_JOB_
Gather every line from the entries below that contains the word "data", and copy each one out.

_GIVEN RECORDS_
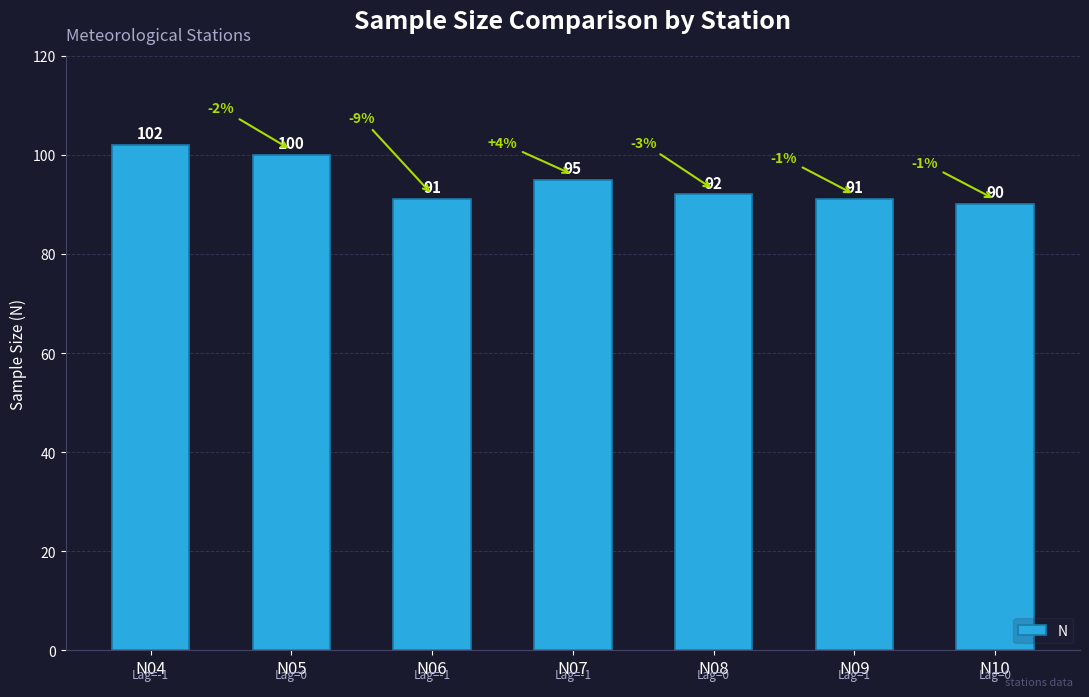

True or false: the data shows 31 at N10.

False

==

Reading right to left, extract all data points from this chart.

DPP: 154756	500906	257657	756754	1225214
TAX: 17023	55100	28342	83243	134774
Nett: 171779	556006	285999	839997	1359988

_ANSWER BOX_
True or false: the data shows 31 at N10.
Reading right to left, extract all data points from this chart.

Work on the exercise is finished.